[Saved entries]
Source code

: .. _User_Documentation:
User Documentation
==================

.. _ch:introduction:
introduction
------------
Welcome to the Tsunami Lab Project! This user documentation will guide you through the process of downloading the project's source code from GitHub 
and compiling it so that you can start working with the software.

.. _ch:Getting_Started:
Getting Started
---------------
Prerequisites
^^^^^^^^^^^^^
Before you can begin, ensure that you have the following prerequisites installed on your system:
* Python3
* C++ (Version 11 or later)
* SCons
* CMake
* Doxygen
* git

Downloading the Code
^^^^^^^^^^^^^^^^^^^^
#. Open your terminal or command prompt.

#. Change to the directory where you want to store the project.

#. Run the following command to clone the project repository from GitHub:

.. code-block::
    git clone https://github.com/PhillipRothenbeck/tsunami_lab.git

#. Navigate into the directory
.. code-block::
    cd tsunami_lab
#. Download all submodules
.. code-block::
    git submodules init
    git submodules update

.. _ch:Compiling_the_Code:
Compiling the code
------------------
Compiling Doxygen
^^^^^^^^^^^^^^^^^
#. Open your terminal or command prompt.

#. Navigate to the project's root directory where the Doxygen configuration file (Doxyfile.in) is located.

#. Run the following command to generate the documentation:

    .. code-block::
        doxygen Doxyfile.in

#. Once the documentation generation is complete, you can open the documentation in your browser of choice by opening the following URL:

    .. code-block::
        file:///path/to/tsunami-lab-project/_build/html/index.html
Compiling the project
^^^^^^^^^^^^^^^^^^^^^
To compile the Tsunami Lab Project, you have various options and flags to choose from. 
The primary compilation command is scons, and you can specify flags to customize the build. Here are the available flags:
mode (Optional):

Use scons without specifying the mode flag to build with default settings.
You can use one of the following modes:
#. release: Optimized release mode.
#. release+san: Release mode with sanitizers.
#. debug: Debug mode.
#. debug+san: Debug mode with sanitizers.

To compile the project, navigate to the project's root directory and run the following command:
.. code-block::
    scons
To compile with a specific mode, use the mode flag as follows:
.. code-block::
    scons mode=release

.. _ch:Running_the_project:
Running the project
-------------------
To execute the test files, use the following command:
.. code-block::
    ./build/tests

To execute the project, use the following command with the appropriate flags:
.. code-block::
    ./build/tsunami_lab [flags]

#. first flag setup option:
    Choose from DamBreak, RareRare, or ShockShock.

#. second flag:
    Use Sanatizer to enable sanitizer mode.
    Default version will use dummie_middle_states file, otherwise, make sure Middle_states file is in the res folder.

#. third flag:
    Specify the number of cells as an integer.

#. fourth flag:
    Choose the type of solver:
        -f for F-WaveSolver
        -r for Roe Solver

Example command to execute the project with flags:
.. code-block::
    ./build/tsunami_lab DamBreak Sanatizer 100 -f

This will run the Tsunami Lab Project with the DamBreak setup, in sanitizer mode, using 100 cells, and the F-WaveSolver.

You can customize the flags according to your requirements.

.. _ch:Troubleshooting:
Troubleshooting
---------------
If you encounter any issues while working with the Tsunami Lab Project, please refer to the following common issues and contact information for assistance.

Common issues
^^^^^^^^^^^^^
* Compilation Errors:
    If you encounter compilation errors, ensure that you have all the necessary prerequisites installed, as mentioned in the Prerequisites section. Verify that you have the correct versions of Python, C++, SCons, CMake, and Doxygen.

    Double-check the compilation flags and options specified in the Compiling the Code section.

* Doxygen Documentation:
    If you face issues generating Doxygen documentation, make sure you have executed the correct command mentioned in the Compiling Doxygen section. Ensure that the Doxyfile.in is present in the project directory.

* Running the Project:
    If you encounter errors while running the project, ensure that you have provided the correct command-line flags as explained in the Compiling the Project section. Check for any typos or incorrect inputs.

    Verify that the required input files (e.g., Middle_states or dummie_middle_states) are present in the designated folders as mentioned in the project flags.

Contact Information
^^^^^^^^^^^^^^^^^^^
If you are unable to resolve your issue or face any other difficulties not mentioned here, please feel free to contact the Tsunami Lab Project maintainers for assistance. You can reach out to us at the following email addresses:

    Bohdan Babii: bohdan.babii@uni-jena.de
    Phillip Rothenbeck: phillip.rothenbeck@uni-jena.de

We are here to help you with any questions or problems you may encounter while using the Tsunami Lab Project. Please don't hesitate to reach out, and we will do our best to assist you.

▸ **Exercise directions**
Exactly as they appear above, copy out all the records.

▸ **Answer space**
Source code

: .. _User_Documentation:
User Documentation
==================

.. _ch:introduction:
introduction
------------
Welcome to the Tsunami Lab Project! This user documentation will guide you through the process of downloading the project's source code from GitHub 
and compiling it so that you can start working with the software.

.. _ch:Getting_Started:
Getting Started
---------------
Prerequisites
^^^^^^^^^^^^^
Before you can begin, ensure that you have the following prerequisites installed on your system:
* Python3
* C++ (Version 11 or later)
* SCons
* CMake
* Doxygen
* git

Downloading the Code
^^^^^^^^^^^^^^^^^^^^
#. Open your terminal or command prompt.

#. Change to the directory where you want to store the project.

#. Run the following command to clone the project repository from GitHub:

.. code-block::
    git clone https://github.com/PhillipRothenbeck/tsunami_lab.git

#. Navigate into the directory
.. code-block::
    cd tsunami_lab
#. Download all submodules
.. code-block::
    git submodules init
    git submodules update

.. _ch:Compiling_the_Code:
Compiling the code
------------------
Compiling Doxygen
^^^^^^^^^^^^^^^^^
#. Open your terminal or command prompt.

#. Navigate to the project's root directory where the Doxygen configuration file (Doxyfile.in) is located.

#. Run the following command to generate the documentation:

    .. code-block::
        doxygen Doxyfile.in

#. Once the documentation generation is complete, you can open the documentation in your browser of choice by opening the following URL:

    .. code-block::
        file:///path/to/tsunami-lab-project/_build/html/index.html
Compiling the project
^^^^^^^^^^^^^^^^^^^^^
To compile the Tsunami Lab Project, you have various options and flags to choose from. 
The primary compilation command is scons, and you can specify flags to customize the build. Here are the available flags:
mode (Optional):

Use scons without specifying the mode flag to build with default settings.
You can use one of the following modes:
#. release: Optimized release mode.
#. release+san: Release mode with sanitizers.
#. debug: Debug mode.
#. debug+san: Debug mode with sanitizers.

To compile the project, navigate to the project's root directory and run the following command:
.. code-block::
    scons
To compile with a specific mode, use the mode flag as follows:
.. code-block::
    scons mode=release

.. _ch:Running_the_project:
Running the project
-------------------
To execute the test files, use the following command:
.. code-block::
    ./build/tests

To execute the project, use the following command with the appropriate flags:
.. code-block::
    ./build/tsunami_lab [flags]

#. first flag setup option:
    Choose from DamBreak, RareRare, or ShockShock.

#. second flag:
    Use Sanatizer to enable sanitizer mode.
    Default version will use dummie_middle_states file, otherwise, make sure Middle_states file is in the res folder.

#. third flag:
    Specify the number of cells as an integer.

#. fourth flag:
    Choose the type of solver:
        -f for F-WaveSolver
        -r for Roe Solver

Example command to execute the project with flags:
.. code-block::
    ./build/tsunami_lab DamBreak Sanatizer 100 -f

This will run the Tsunami Lab Project with the DamBreak setup, in sanitizer mode, using 100 cells, and the F-WaveSolver.

You can customize the flags according to your requirements.

.. _ch:Troubleshooting:
Troubleshooting
---------------
If you encounter any issues while working with the Tsunami Lab Project, please refer to the following common issues and contact information for assistance.

Common issues
^^^^^^^^^^^^^
* Compilation Errors:
    If you encounter compilation errors, ensure that you have all the necessary prerequisites installed, as mentioned in the Prerequisites section. Verify that you have the correct versions of Python, C++, SCons, CMake, and Doxygen.

    Double-check the compilation flags and options specified in the Compiling the Code section.

* Doxygen Documentation:
    If you face issues generating Doxygen documentation, make sure you have executed the correct command mentioned in the Compiling Doxygen section. Ensure that the Doxyfile.in is present in the project directory.

* Running the Project:
    If you encounter errors while running the project, ensure that you have provided the correct command-line flags as explained in the Compiling the Project section. Check for any typos or incorrect inputs.

    Verify that the required input files (e.g., Middle_states or dummie_middle_states) are present in the designated folders as mentioned in the project flags.

Contact Information
^^^^^^^^^^^^^^^^^^^
If you are unable to resolve your issue or face any other difficulties not mentioned here, please feel free to contact the Tsunami Lab Project maintainers for assistance. You can reach out to us at the following email addresses:

    Bohdan Babii: bohdan.babii@uni-jena.de
    Phillip Rothenbeck: phillip.rothenbeck@uni-jena.de

We are here to help you with any questions or problems you may encounter while using the Tsunami Lab Project. Please don't hesitate to reach out, and we will do our best to assist you.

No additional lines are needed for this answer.